Is that on your part or spouse's part?
Also, if you have great communication, why are there these problems in your relationship, and why are you here to figure stuff out?


----------



## Writer_slowly_drowning (Aug 18, 2020)

I don't feel attracted to him anymore. I've tried to initiate sex, but he just turns me down. I asked him, and he says he's still attracted to me, but after everything it just doesn't feel like it. I've tried getting us to have more dates, I've talked to him multiple times about how our lack of intimacy bothers me. He just doesn't seem to want to do anything about it, he says he's content with our relationship and where we're at.

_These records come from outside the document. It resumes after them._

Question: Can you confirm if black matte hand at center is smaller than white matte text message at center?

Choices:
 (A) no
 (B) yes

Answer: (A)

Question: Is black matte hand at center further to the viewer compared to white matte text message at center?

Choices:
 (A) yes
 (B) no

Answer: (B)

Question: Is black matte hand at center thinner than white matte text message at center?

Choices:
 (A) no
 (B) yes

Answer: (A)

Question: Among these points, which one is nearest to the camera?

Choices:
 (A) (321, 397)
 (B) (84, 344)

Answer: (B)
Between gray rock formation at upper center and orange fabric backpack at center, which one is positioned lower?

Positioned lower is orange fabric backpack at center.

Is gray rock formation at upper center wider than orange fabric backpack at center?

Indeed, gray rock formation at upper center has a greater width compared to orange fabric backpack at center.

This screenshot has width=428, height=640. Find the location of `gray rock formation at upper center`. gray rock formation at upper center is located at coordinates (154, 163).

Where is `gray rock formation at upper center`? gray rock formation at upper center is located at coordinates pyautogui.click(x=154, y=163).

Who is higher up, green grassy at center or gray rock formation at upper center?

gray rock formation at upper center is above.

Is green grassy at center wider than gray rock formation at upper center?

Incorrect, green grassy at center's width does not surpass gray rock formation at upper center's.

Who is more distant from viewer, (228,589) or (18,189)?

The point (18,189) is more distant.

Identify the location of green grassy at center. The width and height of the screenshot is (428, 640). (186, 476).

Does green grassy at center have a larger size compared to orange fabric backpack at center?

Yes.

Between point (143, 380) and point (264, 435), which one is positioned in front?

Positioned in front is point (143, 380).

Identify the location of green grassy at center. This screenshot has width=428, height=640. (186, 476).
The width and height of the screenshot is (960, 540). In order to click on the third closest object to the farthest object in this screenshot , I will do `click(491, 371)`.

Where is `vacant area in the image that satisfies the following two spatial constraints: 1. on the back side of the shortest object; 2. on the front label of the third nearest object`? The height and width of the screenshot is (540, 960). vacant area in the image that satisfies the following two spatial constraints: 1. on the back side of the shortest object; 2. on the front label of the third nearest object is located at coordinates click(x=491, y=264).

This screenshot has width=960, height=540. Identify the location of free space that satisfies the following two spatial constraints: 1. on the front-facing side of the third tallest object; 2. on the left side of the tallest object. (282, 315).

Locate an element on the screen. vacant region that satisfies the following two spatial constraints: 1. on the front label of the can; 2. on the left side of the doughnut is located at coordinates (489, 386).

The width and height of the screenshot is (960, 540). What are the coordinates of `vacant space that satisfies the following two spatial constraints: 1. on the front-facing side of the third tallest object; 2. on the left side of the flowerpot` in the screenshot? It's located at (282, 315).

It's hard because I feel like he's my roommate, not my husband. I don't like the idea of divorce, especially since we have a daughter, but I'm not happy.


----------



## Casual Observer (Sep 13, 2012)

Writer_slowly_drowning said:


> I don't feel attracted to him anymore. I've tried to initiate sex, but he just turns me down. I asked him, and he says he's still attracted to me, but after everything it just doesn't feel like it. I've tried getting us to have more dates, I've talked to him multiple times about how our lack of intimacy bothers me. He just doesn't seem to want to do anything about it, he says he's content with our relationship and where we're at.
> 
> It's hard because I feel like he's my roommate, not my husband. I don't like the idea of divorce, especially since we have a daughter, but I'm not happy.


So just to be clear, it's basically that he's rejecting your advances? As I've said elsewhere, many many times, google "The Sex Starved Marriage" Ted Talk. It's only 16 minutes long and it could really hit home. I doubt your husband understands what rejection really feels like to you, or the dangers your marriage is facing.


----------



## GC1234 (Apr 15, 2020)

Writer_slowly_drowning said:


> I don't feel attracted to him anymore. I've tried to initiate sex, but he just turns me down. I asked him, and he says he's still attracted to me, but after everything it just doesn't feel like it. I've tried getting us to have more dates, I've talked to him multiple times about how our lack of intimacy bothers me. He just doesn't seem to want to do anything about it, he says he's content with our relationship and where we're at.
> 
> It's hard because I feel like he's my roommate, not my husband. I don't like the idea of divorce, especially since we have a daughter, but I'm not happy.


So, he's content and you're not. And he's not willing to adjust to meet your needs. Have you tried asking him how he plans on solving the problem, since you're not content? If so, what does he suggest?


----------